Assignment: Down to the last line below, write out every line exactly, starting with the one that contains "Чай с сахаром и лимоном: 120 -> 62" and leaving out the pictures.

Dataset:
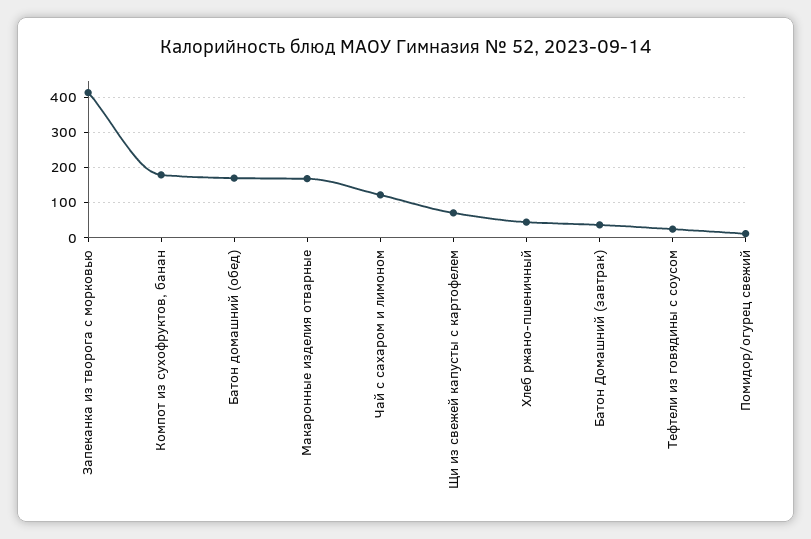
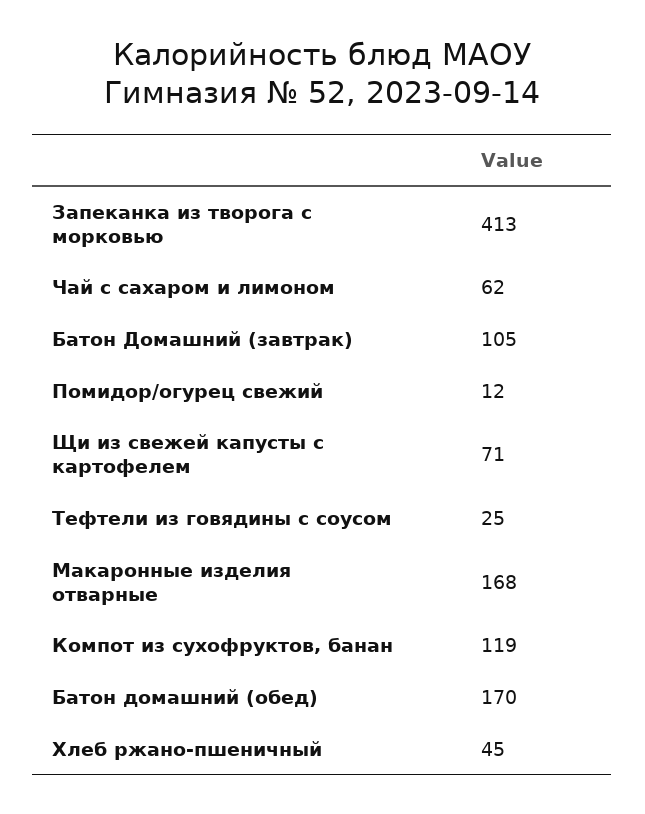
Компот из сухофруктов, банан: 180 -> 119
Чай с сахаром и лимоном: 120 -> 62
Батон Домашний (завтрак): 40 -> 105

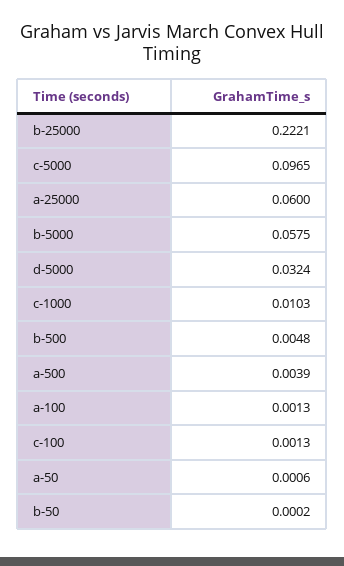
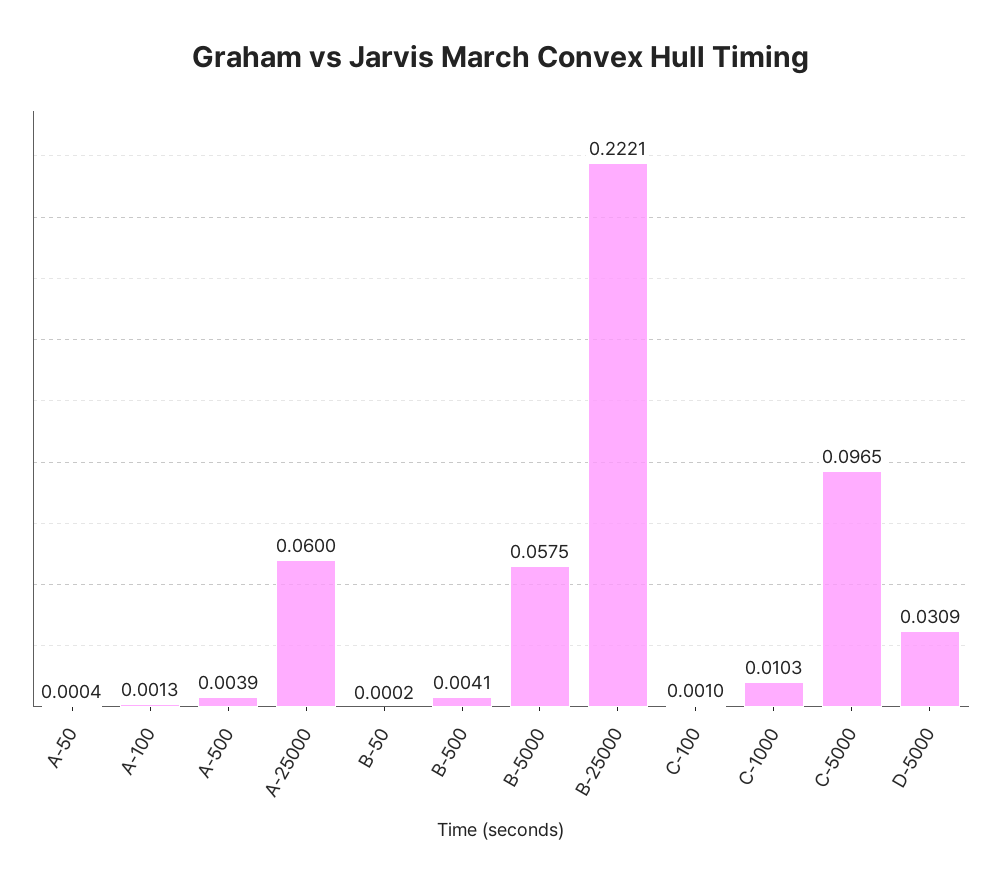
d-5000: 0.0324 -> 0.0309
b-500: 0.0048 -> 0.0041
c-100: 0.0013 -> 0.001
a-50: 0.0006 -> 0.0004

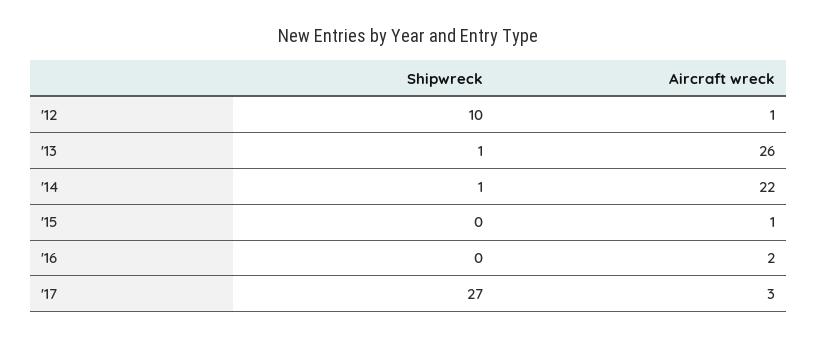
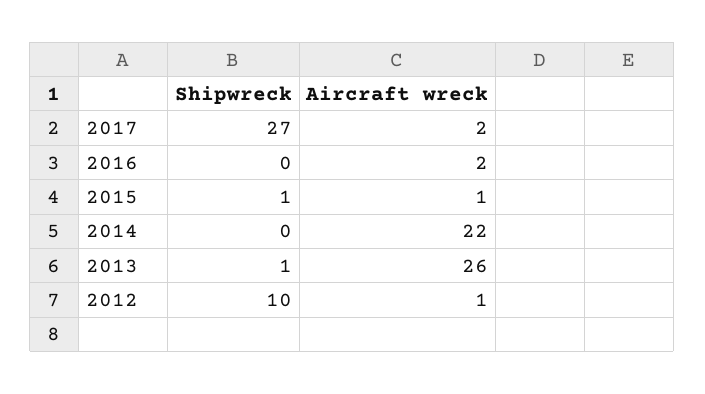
Shipwreck, '14: 1 -> 0
Shipwreck, '15: 0 -> 1
Aircraft wreck, '17: 3 -> 2

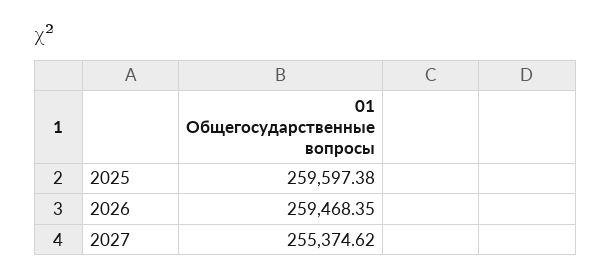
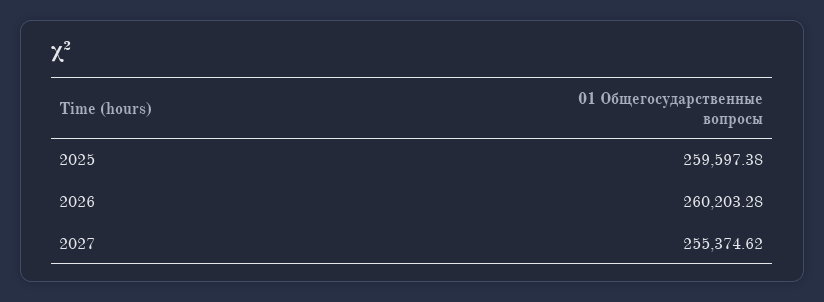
2026: 259468.35 -> 260203.28

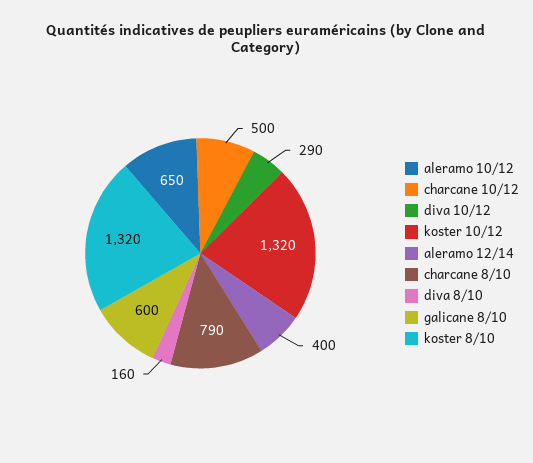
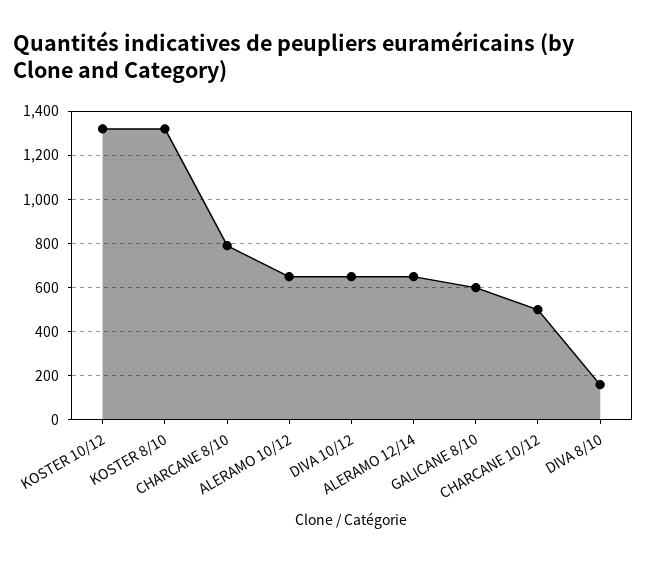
diva 10/12: 290 -> 650
aleramo 12/14: 400 -> 650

Reply:
Чай с сахаром и лимоном: 120 -> 62
Батон Домашний (завтрак): 40 -> 105

d-5000: 0.0324 -> 0.0309
b-500: 0.0048 -> 0.0041
c-100: 0.0013 -> 0.001
a-50: 0.0006 -> 0.0004

Shipwreck, '14: 1 -> 0
Shipwreck, '15: 0 -> 1
Aircraft wreck, '17: 3 -> 2

2026: 259468.35 -> 260203.28

diva 10/12: 290 -> 650
aleramo 12/14: 400 -> 650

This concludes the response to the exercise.